Rep. McBride Comments on HJR 1092, other Legislation he Authored during 2014 House Session
OKLAHOMA CITY – With the 2014 Legislative session now in the rear-view mirror, now is a time for reflection on what passed – and didn’t – over the course of the spring.
“This past session was highly productive, but also highly disappointing,” said McBride, R-Moore. “The House addressed a lot of important concerns but also neglected some areas I thought were pretty surprising.”
McBride authored a handful of important measures that survived the legislative process and have either already been signed into law or soon will be.
House Bill 3184, better known as the Roofing Contractor Registration Act, authorizes the Construction Industries Board to enforce the bill’s provisions, which focus on rulemaking authority and strengthening of violations of the act. It also authorizes the board to establish education standards and the establishment of the Committee of Roofing Examiners to oversee education-related standards.
When it comes to determining the maximum fair cash value on a homestead subject to ad valorem taxes, House Bill 3188 amends the definition of improvement of said structures. Improvements made to a residence or business structure in the aftermath of damage due to natural disasters such as tornadoes, hail or fire will not be considered when valuing the maximum cash amount related to ad valorem taxation. Square footage expansion determinations would be considered separately by the county assessor’s office.
Another, House Joint Resolution 1092, died in the state Senate on the final day of session just a day after seeing a resurrection vote in the House.
“That resolution was so important to the people of Oklahoma,” McBride said. “To think we went an entire session – the first full session after the terrible storms of 2013 – without any legislation to protect our children from severe storms while at school is absolutely unacceptable to me. It’s a shame to me that special interest groups put anything ahead of our children’s safety, but they did and the first House vote and the state Senate vote reflected that.

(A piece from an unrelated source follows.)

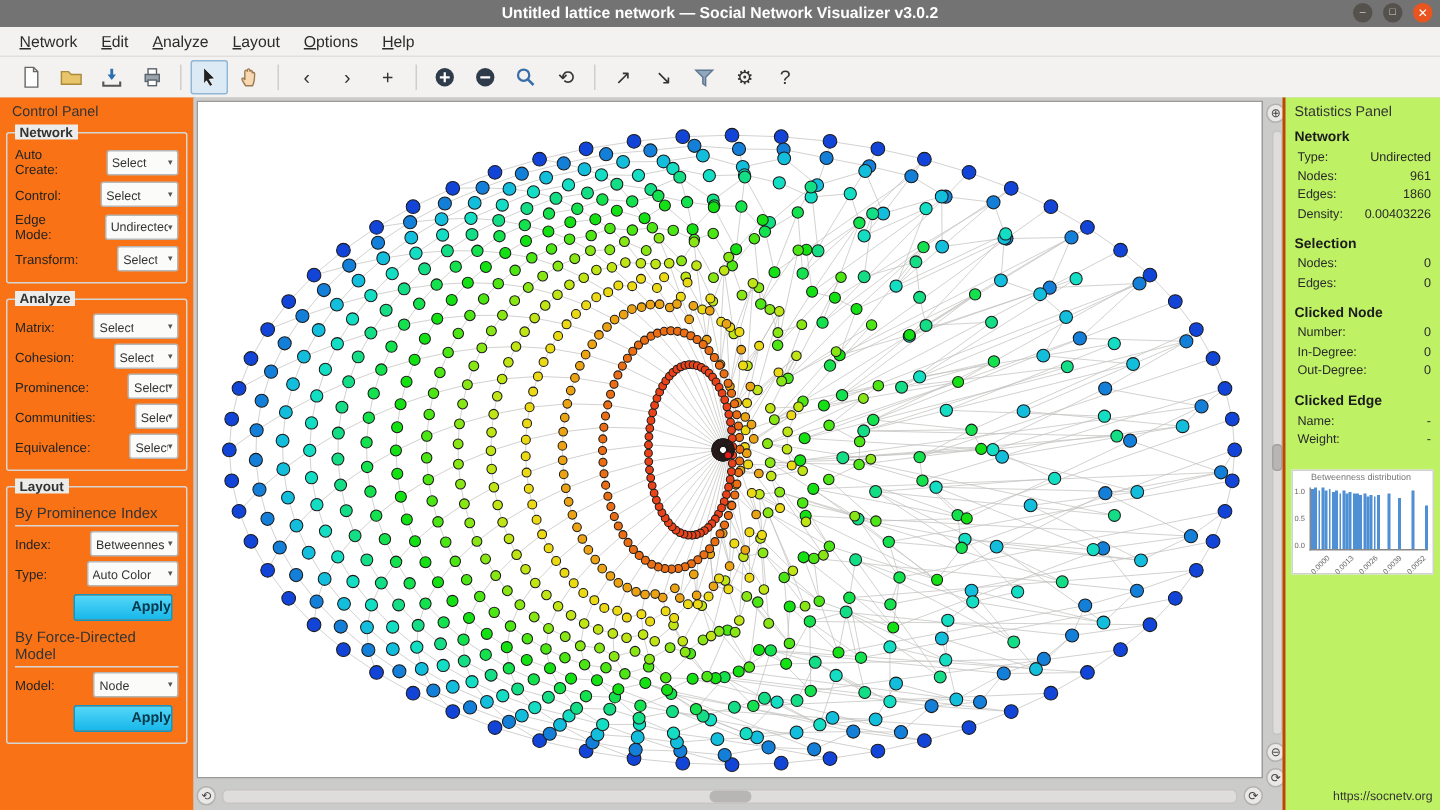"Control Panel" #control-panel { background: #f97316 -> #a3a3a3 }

“The failure of HJR 1092 was very disappointing to me. But I plan on keeping the focus on our school kid’s safety moving forward, especially via the Shelter Oklahoma Schools initiative. With HJR 1092 not moving to the ballot this fall, the only way Oklahomans will be able to voice their support for school shelter construction is by supporting non-profit ventures such as this. Because of that, I will continue to support Shelter Oklahoma Schools this year until I can file new legislation for the 2015 session that will help to protect our children.”
Other measures either authored or co-authored by McBride that did not survive the legislative process were House 2312 (providing immunity for risk assessment by professionals after storms), House Bill 3394 and Senate Bill 2071 (making looting in disaster areas a felony) and Senate Bill 1768 (allowing for school districts to set an Aug. 1-April 30 school year).
“Many of the bills I authored or co-authored this session dealt with the safety and security of our children and communities in the wake of severe storms,” McBride said. “While I am pleased about the legislation I helped pass, some of the measures that failed absolutely should not have gone down. And because they did, our fellow citizens will now have to go another year without getting help when it comes to student safety and security, accurate volunteer damage assessment and harsher punishment of looters in the wake of severe storms. That is all very unfortunate, but I want Oklahomans across the state to know I will continue to fight for these issues in the future.”